Go through the records underneath and count the lines that include the string "действующим". Give nothing but the number.

(THE INPUT Opens)

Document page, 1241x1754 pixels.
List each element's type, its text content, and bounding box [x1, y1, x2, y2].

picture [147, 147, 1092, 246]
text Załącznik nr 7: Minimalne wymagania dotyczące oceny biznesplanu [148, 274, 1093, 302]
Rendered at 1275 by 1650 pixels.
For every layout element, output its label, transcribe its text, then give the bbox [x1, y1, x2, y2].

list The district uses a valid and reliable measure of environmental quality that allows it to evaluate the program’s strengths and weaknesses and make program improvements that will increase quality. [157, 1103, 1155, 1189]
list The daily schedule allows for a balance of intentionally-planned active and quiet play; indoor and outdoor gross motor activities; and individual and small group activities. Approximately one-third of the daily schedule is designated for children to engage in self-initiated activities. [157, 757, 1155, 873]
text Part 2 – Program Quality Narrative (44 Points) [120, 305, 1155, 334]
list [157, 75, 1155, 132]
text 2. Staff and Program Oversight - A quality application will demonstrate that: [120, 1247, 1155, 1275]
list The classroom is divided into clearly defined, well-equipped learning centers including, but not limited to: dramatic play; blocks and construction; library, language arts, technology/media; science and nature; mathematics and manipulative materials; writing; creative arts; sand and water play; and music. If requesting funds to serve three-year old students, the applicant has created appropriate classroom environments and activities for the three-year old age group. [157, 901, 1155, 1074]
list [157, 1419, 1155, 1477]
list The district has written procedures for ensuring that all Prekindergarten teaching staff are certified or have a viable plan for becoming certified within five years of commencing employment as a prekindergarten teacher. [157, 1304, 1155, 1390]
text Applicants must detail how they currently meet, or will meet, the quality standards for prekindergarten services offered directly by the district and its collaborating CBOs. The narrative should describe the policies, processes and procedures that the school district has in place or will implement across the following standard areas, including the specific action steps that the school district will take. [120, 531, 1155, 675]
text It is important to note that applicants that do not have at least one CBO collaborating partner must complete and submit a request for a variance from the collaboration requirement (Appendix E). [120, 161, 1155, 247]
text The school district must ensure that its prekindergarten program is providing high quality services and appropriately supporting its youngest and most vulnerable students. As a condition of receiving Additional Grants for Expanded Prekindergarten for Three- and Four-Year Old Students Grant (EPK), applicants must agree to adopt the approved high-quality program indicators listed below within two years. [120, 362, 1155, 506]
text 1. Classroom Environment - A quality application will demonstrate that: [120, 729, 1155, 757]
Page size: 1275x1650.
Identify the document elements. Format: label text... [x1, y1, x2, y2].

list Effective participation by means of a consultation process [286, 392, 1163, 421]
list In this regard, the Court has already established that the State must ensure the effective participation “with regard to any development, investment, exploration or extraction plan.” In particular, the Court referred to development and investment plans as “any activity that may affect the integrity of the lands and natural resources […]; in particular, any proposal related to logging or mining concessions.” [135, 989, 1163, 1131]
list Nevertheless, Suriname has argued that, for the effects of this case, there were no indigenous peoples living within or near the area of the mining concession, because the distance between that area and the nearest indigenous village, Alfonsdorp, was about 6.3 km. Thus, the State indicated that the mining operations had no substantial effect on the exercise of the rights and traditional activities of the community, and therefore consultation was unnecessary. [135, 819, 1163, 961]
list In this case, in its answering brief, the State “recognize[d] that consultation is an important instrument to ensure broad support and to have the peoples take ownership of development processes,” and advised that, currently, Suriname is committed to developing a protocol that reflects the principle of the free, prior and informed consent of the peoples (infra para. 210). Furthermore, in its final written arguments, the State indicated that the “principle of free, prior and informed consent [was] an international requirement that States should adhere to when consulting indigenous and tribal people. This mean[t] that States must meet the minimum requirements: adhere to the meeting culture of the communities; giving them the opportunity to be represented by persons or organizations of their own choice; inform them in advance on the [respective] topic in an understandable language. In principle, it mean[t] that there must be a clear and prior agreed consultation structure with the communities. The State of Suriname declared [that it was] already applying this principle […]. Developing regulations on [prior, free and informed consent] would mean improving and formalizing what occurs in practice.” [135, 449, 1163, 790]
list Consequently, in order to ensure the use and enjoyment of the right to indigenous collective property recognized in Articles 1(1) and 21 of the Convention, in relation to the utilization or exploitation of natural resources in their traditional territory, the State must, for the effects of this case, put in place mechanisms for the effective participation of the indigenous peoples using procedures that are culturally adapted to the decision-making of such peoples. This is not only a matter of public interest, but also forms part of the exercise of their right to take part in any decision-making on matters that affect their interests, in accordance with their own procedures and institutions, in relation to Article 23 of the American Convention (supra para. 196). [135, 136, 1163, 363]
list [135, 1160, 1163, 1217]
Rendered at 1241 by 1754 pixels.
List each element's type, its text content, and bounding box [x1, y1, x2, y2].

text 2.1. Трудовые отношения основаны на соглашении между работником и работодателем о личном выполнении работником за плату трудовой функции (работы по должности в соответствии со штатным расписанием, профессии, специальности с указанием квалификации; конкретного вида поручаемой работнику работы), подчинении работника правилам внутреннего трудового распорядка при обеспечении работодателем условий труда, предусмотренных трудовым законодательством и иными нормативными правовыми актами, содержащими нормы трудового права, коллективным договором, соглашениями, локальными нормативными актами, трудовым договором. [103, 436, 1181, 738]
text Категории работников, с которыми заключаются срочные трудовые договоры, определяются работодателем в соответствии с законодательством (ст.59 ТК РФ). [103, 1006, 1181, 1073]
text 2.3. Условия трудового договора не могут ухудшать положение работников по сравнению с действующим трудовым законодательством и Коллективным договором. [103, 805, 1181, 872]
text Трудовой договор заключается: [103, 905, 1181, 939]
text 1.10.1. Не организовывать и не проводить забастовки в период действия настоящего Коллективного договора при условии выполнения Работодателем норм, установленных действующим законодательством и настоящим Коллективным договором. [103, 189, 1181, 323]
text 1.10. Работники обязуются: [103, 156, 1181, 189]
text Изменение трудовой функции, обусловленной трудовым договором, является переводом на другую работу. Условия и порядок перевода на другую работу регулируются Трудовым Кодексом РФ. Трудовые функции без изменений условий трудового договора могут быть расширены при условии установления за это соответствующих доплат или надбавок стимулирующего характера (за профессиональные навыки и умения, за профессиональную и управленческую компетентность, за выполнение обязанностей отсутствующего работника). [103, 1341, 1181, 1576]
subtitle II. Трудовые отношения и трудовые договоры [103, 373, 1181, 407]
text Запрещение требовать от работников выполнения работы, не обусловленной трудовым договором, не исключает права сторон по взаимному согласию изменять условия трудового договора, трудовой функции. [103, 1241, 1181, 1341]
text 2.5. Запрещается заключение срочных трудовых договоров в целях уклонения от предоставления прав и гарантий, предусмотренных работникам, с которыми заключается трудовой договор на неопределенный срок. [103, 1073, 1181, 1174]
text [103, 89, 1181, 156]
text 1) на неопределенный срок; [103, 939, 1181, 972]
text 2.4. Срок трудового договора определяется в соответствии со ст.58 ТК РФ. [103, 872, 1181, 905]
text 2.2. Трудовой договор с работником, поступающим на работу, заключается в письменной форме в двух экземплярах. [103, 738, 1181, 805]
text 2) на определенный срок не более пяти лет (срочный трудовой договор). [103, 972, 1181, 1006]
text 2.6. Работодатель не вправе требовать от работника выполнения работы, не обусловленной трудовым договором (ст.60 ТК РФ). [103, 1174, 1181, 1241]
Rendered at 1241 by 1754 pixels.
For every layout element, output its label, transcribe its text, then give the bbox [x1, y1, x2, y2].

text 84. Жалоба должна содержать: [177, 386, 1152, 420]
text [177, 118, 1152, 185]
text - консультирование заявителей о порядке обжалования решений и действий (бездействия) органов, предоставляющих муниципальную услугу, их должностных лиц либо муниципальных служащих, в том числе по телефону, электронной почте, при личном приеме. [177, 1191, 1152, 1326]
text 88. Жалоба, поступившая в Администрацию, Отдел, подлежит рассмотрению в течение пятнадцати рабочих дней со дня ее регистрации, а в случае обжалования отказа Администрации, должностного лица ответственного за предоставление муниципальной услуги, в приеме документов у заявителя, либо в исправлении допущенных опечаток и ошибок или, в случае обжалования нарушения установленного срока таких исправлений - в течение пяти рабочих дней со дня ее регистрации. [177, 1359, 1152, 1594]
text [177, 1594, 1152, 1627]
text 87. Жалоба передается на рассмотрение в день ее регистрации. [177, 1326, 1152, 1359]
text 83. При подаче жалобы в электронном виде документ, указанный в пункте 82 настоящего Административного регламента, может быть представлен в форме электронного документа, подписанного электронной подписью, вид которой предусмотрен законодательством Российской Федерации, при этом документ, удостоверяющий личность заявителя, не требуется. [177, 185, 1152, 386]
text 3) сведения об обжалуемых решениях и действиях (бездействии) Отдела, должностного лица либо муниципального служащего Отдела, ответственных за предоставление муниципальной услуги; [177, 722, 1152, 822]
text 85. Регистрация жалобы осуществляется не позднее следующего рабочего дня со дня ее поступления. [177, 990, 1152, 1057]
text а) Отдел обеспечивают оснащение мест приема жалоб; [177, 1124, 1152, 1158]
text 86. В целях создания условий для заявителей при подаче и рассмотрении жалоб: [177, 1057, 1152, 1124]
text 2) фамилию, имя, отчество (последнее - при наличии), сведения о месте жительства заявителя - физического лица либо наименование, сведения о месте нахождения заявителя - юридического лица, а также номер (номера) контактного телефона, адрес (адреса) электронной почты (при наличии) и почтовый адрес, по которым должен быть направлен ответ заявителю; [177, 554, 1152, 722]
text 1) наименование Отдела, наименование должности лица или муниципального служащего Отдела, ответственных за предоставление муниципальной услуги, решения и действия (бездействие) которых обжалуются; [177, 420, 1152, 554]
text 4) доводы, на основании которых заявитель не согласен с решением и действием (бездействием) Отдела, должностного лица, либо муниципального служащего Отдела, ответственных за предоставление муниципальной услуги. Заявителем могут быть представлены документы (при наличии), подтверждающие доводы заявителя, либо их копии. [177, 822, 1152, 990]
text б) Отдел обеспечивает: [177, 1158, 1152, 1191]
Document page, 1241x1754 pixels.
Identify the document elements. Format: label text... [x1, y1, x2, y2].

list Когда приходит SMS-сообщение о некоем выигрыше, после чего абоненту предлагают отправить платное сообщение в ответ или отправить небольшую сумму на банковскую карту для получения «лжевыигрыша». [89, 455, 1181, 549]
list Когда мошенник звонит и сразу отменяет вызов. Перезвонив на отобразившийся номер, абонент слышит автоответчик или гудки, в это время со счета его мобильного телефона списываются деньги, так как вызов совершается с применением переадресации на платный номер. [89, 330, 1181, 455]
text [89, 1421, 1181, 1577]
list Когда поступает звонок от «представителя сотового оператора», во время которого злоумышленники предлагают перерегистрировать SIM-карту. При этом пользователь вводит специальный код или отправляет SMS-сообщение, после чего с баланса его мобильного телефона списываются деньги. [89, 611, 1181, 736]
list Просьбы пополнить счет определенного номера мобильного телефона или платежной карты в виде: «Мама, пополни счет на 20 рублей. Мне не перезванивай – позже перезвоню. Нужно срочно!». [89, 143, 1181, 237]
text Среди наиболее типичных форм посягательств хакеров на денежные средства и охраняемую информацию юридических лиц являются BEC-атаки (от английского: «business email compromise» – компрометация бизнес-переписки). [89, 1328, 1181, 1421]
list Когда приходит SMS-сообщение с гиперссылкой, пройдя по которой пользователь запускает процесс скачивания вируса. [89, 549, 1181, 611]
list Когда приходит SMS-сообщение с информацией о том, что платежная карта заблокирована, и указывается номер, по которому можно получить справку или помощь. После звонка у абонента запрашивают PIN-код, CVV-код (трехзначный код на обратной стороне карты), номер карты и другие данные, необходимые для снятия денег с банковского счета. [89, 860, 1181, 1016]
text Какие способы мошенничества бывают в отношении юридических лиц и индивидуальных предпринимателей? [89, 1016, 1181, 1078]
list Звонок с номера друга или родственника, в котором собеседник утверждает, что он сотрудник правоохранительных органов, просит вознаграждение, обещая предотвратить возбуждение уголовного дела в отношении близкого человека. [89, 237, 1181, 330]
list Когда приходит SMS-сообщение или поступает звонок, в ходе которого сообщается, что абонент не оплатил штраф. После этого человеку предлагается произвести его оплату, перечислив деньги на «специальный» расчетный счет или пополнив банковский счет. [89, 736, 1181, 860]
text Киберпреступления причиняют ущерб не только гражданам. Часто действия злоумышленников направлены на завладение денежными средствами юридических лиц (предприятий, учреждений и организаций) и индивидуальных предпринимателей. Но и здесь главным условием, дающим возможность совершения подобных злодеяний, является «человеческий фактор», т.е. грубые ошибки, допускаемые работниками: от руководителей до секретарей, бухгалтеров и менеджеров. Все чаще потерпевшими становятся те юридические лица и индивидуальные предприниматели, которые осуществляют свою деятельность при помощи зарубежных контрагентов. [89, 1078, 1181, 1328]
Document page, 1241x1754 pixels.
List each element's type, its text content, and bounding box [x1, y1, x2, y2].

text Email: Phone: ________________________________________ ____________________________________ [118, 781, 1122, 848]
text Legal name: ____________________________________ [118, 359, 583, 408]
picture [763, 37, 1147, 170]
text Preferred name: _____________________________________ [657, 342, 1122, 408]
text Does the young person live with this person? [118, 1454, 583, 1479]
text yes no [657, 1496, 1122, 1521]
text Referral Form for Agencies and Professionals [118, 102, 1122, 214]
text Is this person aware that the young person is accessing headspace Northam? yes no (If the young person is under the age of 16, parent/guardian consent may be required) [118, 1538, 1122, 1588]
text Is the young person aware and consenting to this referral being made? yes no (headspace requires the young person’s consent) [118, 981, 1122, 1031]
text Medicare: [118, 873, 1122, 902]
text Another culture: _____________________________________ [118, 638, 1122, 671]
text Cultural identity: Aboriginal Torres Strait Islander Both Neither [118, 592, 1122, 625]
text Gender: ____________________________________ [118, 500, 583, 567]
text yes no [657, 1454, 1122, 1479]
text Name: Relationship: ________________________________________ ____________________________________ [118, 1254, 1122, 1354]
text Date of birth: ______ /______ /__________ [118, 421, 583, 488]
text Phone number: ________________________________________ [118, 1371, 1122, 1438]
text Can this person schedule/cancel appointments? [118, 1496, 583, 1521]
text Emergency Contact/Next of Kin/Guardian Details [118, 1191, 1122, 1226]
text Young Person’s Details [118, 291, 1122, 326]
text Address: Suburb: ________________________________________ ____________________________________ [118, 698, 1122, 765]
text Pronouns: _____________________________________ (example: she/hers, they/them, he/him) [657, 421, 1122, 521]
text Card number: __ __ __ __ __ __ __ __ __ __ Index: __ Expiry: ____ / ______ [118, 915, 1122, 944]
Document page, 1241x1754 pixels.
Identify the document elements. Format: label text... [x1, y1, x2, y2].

(THE INPUT Closes)

→ **TASK SOLUTION**: 2